- **Data to process**
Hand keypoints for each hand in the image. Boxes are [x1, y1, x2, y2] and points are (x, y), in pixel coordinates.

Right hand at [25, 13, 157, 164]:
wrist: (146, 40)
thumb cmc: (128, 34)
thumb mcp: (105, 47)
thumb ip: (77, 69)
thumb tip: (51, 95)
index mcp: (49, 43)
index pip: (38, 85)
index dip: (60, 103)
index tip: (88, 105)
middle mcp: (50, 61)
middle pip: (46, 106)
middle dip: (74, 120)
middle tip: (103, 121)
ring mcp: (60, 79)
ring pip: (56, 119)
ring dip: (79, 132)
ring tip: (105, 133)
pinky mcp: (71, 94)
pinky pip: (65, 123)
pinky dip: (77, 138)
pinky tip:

- **Task objective**
From the material above, copy every line that has the word "pinky" in it.

- **Answer section**
pinky mcp: (71, 94)
pinky pip: (65, 123)
pinky dip: (77, 138)
pinky tip:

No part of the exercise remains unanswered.